=== Text block ===

I cannot remember when I first started writing, but I know that it is my most comfortable means of expression. When I speak and people praise my eloquence, many among them do not know that I would rather write than speak. 

My journey with my voice has taken so many turns in the thirty and some years that I have existed in this world. With each turn, there is an awakening to this true gift of expression that I am reminded to embrace as a blessing. 

When I was young, living timidly in my little shell, you would always find my nose (or maybe my whole body) buried into a book. My appetite for reading was fed by my mother who would always buy us books to read and made heavy investments in quality education for us. I remember when she went to study for her Master’s in the UK and brought a big box of books for my sister and me, instead of the fancy party clothes we had been requesting in the year she spent away. 

My uncle - of blessed memory - would also come home daily and give me the newspapers he brought home from work. Sometimes we would read them together and analyse the news. I also remember Sarjo, one of our domestic workers from my childhood who once told me that I will be stolen by jinns because I had developed a habit of picking scraps of paper on the streets to read what was written on them. 

The more I read, the more I wanted to write; and the more this desire filled my chest, the bigger my courage to put pen to paper and express my thoughts, whether in my padlocked diaries or through poems and short stories I wrote for school. 

As I grew up and found new understanding of the world around me, my voice also grew, each time in alignment with my values and the things that I was passionate about but picking up courage to discover new horizons.

It grew from the 10-year-old voice demanding the respect of children’s rights and advocating for support to People Living With HIV, to the 19-year-old voice that had found a name and community for her feminism, to the 31-year-old voice that continues to learn and grow in the ways it comes out to me and to the world. 

A while ago, I tweeted about being grateful that my paid work included a lot of writing, thinking of how it may fit into a ‘dream job’ ideation. However, I also recognised the challenge of lapses in creative drive when I have deadlines hovering above me and activating bouts of anxiety. In understanding this feeling, especially over the past two years (because pandemic writing), I have been teaching myself to move into a space of grace and patience for myself and my creative process. I am accepting, with each new challenge, that my words come to me when I am ready, and sometimes force me towards the medium through which I will share.

===

> What to work on:
• 1. In the piece on writing, what did the mother bring home from her Master's study in the UK?
• 2. Please repeat word for word the part of the piece on writing between "My journey with" and "as a blessing.", inclusive.

=== Dataset content ===

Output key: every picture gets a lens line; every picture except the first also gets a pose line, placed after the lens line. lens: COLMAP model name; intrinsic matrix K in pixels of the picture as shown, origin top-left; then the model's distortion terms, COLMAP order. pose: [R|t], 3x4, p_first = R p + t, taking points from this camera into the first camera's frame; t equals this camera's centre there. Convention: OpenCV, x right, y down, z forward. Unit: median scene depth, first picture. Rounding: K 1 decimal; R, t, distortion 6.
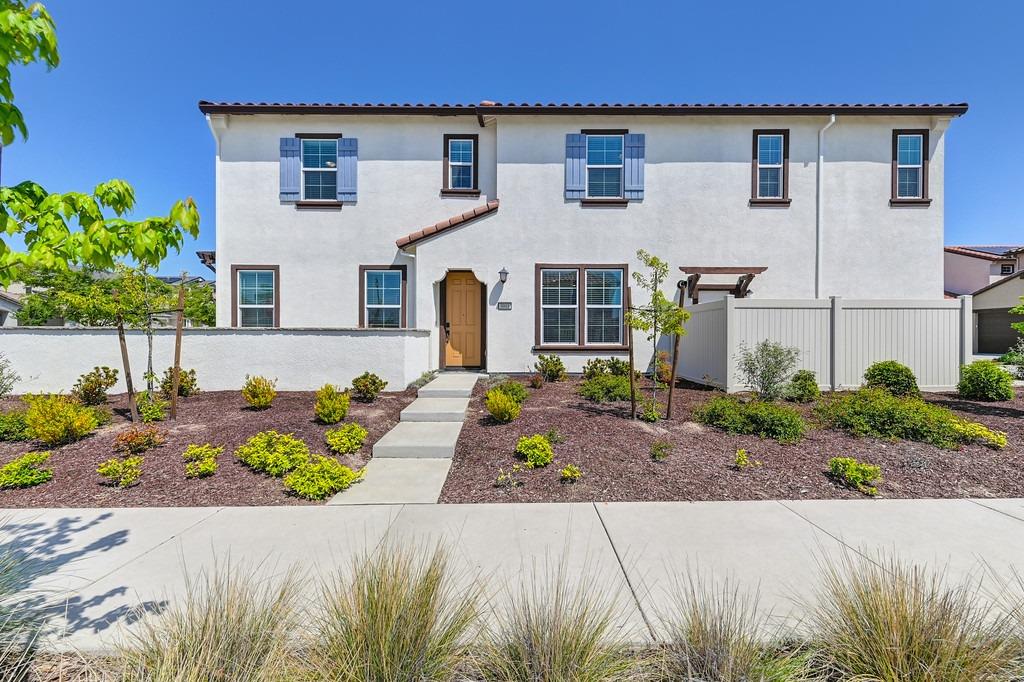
lens RADIAL K [[415.6, 0, 511.9], [0, 415.6, 337.8], [0, 0, 1]] dist [0.006053, -0.001671]
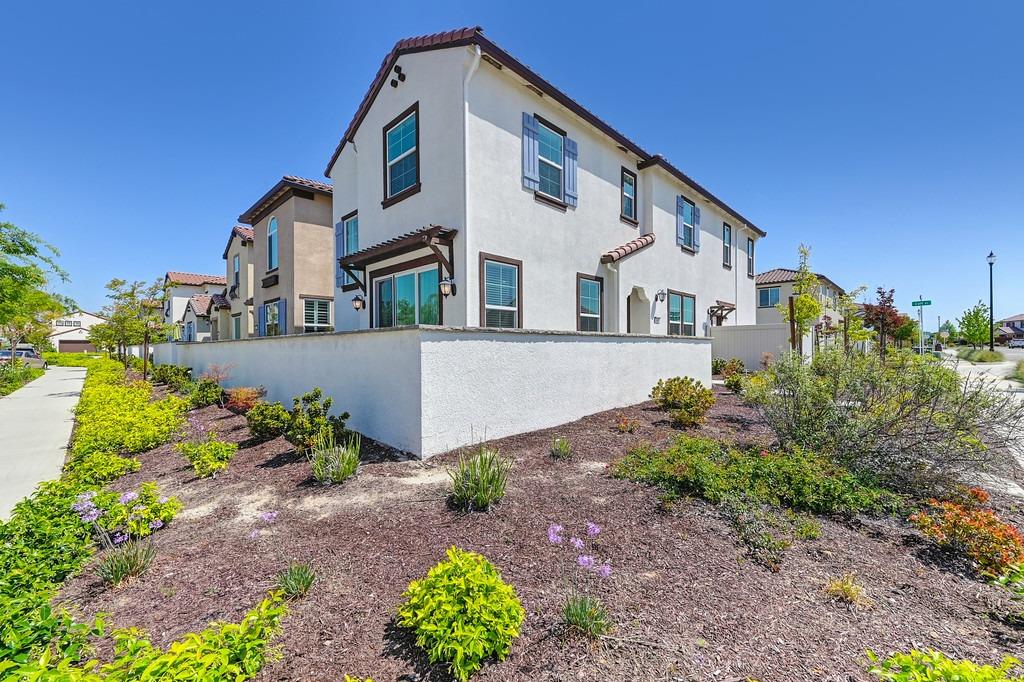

===

> Exercise results:
• 1. A big box of books for the two sisters.

• 2.
My journey with my voice has taken so many turns in the thirty and some years that I have existed in this world. With each turn, there is an awakening to this true gift of expression that I am reminded to embrace as a blessing.